*** Block opens ***

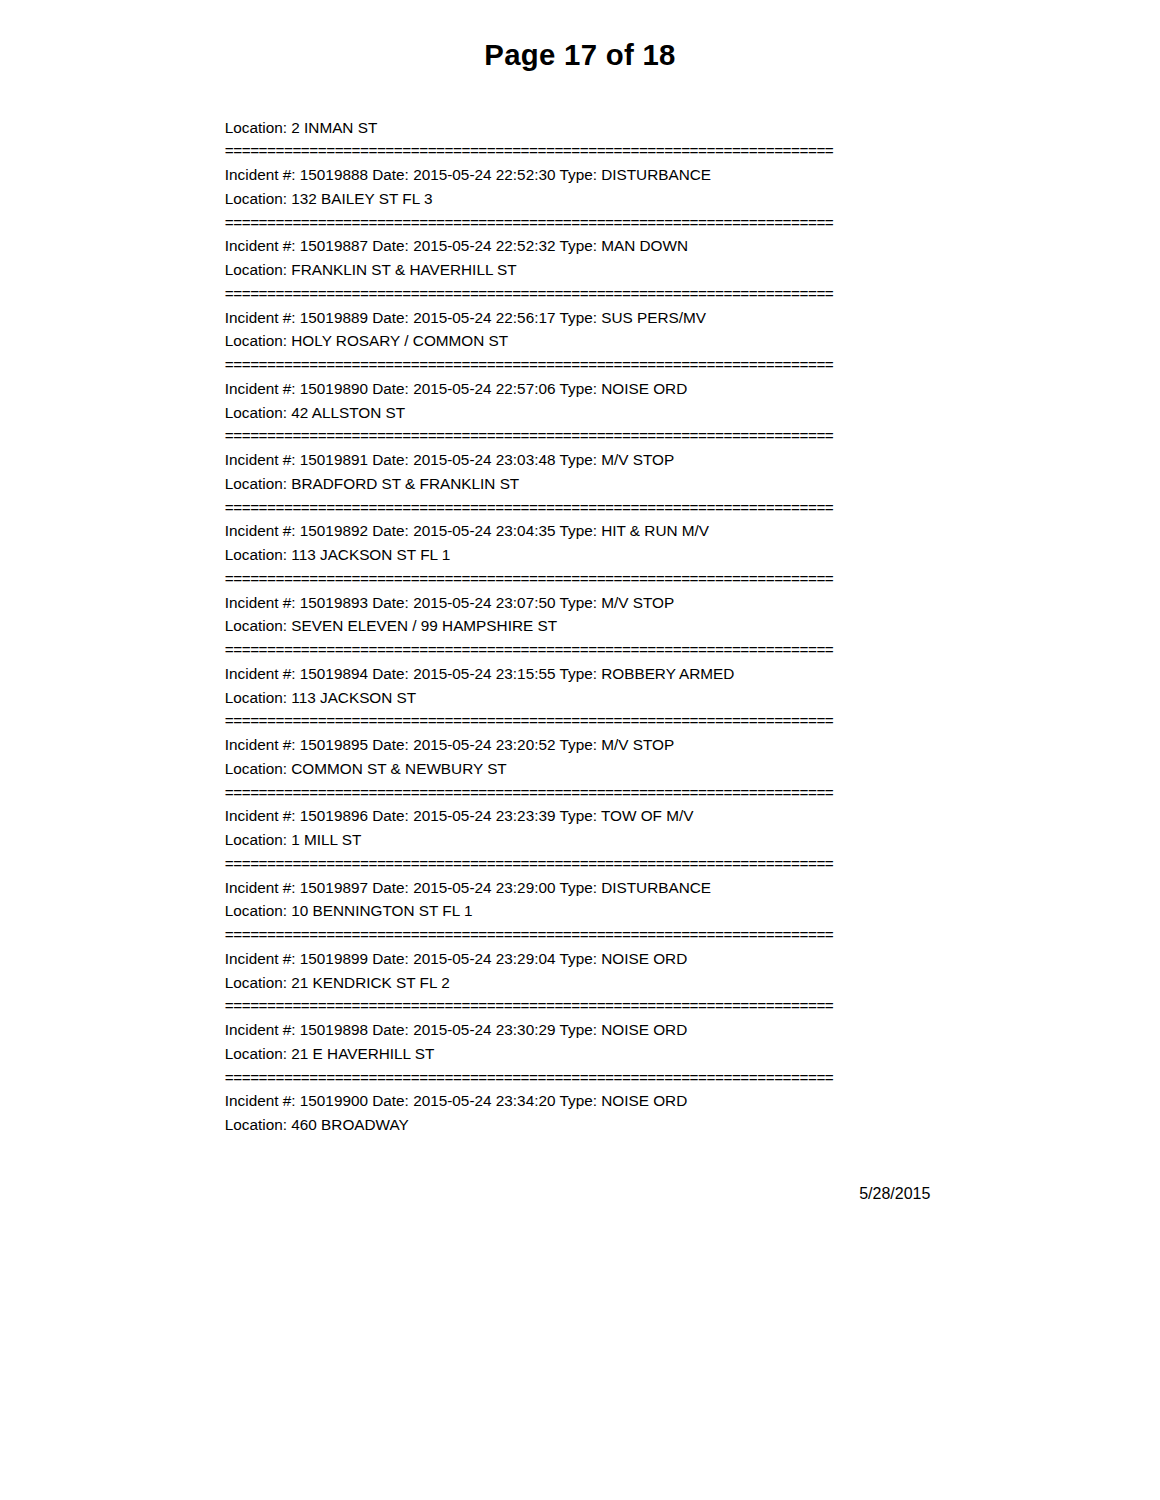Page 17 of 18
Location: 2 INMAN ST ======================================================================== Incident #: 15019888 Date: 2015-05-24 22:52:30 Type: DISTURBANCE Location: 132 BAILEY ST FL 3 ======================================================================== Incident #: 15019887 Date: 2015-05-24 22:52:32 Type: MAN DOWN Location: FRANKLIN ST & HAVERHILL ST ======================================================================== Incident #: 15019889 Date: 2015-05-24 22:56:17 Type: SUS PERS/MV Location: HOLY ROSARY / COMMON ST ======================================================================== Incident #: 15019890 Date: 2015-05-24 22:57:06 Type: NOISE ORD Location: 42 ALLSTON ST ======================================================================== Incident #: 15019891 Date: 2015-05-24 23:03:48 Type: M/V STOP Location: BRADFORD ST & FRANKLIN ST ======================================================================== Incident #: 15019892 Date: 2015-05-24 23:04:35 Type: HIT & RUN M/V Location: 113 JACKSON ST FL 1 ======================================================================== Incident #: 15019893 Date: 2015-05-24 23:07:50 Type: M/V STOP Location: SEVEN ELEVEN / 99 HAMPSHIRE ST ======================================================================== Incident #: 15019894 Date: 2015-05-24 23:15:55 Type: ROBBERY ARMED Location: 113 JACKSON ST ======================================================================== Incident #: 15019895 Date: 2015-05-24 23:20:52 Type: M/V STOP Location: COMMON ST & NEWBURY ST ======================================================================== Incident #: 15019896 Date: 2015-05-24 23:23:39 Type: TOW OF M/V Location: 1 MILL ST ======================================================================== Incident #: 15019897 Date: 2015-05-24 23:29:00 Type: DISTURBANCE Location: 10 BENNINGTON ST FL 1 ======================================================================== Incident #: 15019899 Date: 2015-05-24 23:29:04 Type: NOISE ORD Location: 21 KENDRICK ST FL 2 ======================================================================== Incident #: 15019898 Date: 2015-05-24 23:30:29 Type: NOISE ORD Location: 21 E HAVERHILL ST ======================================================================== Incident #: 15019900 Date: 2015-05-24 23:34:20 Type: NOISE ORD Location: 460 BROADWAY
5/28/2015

*** Block closes ***
*** Block opens ***

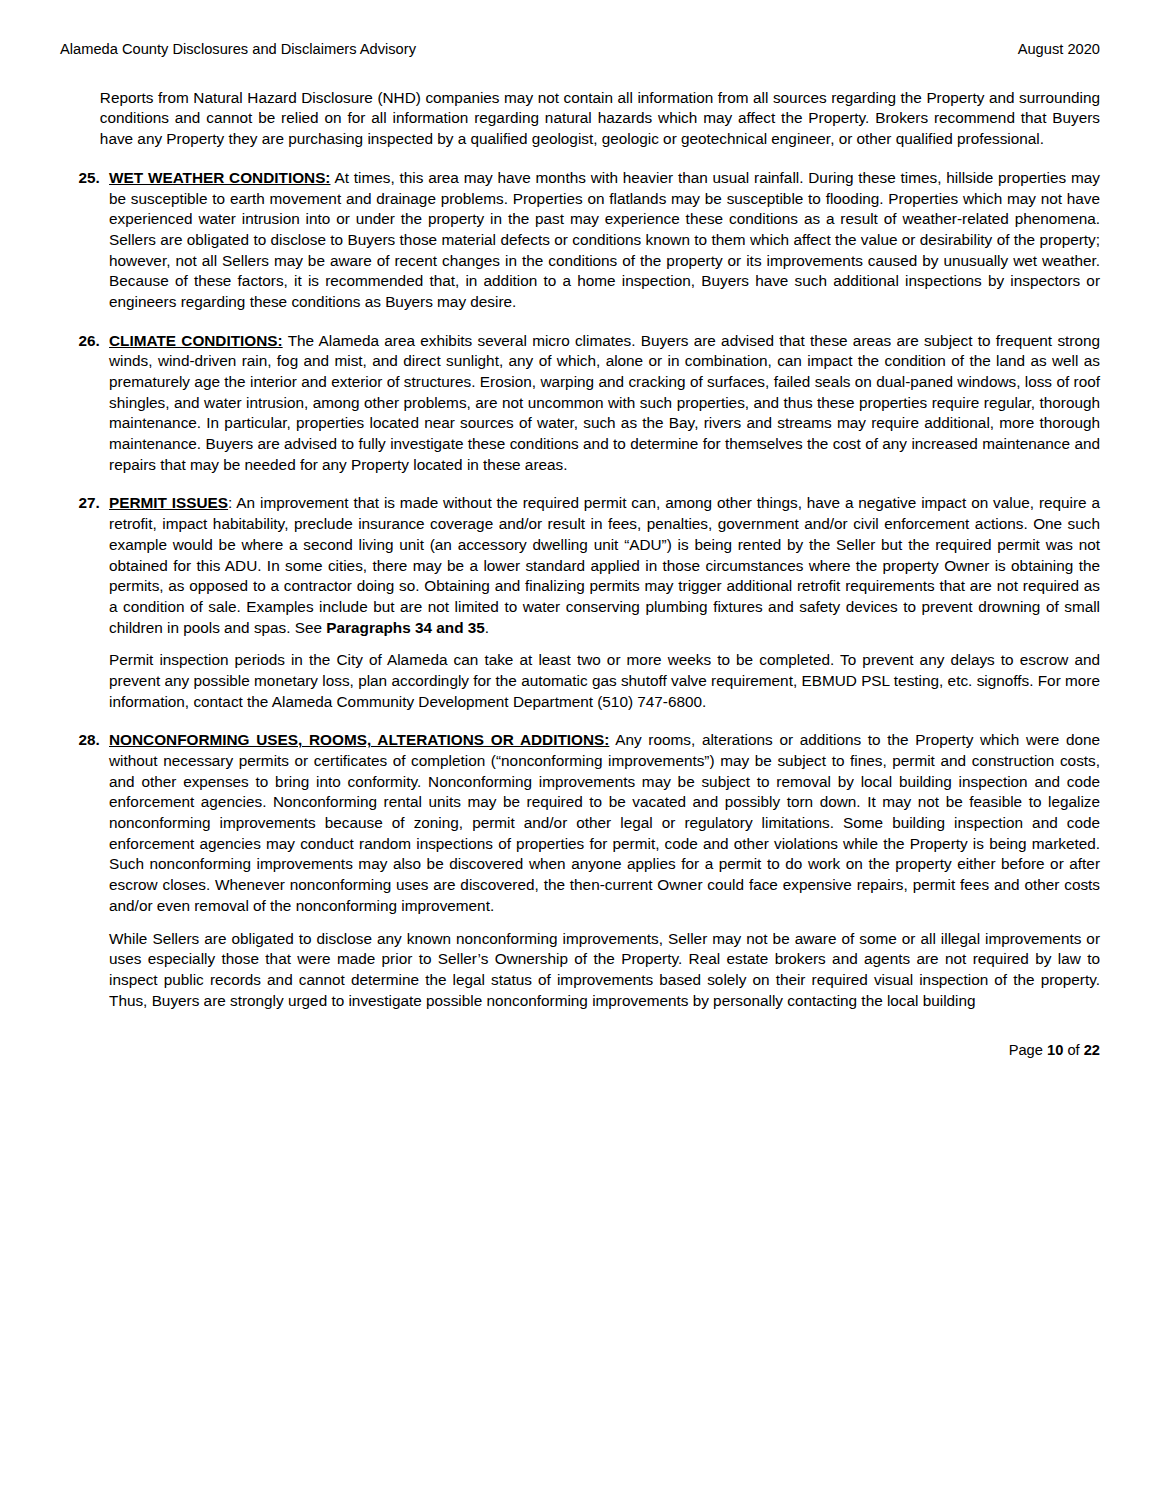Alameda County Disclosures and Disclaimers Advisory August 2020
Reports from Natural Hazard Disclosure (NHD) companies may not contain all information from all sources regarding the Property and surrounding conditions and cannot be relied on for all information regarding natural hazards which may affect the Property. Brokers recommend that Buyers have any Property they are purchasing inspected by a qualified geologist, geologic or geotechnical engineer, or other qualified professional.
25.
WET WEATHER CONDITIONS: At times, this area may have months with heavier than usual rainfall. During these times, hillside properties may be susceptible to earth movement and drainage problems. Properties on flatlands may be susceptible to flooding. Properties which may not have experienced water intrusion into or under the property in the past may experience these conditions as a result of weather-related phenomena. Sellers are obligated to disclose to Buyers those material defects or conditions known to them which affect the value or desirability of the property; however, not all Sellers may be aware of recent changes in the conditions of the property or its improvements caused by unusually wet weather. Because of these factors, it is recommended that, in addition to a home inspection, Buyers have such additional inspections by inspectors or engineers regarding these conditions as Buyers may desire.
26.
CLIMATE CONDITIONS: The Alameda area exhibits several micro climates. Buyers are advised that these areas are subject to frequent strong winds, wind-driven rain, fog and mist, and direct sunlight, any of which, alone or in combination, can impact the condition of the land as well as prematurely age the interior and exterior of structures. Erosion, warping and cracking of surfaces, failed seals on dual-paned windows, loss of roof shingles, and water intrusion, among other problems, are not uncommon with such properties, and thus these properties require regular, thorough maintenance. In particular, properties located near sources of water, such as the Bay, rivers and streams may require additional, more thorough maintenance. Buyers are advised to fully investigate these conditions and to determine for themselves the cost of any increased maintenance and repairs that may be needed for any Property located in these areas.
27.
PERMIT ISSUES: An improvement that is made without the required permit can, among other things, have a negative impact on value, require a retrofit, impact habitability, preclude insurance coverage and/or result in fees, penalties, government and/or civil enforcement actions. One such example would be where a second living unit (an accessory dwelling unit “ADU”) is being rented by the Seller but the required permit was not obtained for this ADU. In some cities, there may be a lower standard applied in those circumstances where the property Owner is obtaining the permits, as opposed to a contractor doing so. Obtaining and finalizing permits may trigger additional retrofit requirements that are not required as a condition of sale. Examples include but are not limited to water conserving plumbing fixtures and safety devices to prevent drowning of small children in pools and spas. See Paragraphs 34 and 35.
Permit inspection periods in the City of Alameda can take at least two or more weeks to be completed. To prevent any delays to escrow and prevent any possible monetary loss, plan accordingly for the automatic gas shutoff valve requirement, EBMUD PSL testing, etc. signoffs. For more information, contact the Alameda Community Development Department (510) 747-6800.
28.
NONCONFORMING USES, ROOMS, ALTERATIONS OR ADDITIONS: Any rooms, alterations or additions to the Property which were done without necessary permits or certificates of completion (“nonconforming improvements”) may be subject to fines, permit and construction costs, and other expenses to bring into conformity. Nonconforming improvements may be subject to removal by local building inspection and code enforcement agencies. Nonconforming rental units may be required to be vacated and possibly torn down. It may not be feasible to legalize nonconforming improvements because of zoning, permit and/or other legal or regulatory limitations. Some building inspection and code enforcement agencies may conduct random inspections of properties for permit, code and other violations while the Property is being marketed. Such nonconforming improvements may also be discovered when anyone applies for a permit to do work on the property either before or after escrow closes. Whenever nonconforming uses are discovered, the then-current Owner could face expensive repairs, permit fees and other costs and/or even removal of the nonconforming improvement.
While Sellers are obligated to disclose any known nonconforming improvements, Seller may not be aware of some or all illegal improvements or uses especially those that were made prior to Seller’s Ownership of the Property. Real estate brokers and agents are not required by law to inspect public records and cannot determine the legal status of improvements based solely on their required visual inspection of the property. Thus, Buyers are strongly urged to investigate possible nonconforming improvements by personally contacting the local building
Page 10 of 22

*** Block closes ***

▸ **YOUR GOAL**: Scan the lines above for "made", then copy every one that has it.

▸ **WRITTEN REPLY**:
PERMIT ISSUES: An improvement that is made without the required permit can, among other things, have a negative impact on value, require a retrofit, impact habitability, preclude insurance coverage and/or result in fees, penalties, government and/or civil enforcement actions. One such example would be where a second living unit (an accessory dwelling unit “ADU”) is being rented by the Seller but the required permit was not obtained for this ADU. In some cities, there may be a lower standard applied in those circumstances where the property Owner is obtaining the permits, as opposed to a contractor doing so. Obtaining and finalizing permits may trigger additional retrofit requirements that are not required as a condition of sale. Examples include but are not limited to water conserving plumbing fixtures and safety devices to prevent drowning of small children in pools and spas. See Paragraphs 34 and 35.
While Sellers are obligated to disclose any known nonconforming improvements, Seller may not be aware of some or all illegal improvements or uses especially those that were made prior to Seller’s Ownership of the Property. Real estate brokers and agents are not required by law to inspect public records and cannot determine the legal status of improvements based solely on their required visual inspection of the property. Thus, Buyers are strongly urged to investigate possible nonconforming improvements by personally contacting the local building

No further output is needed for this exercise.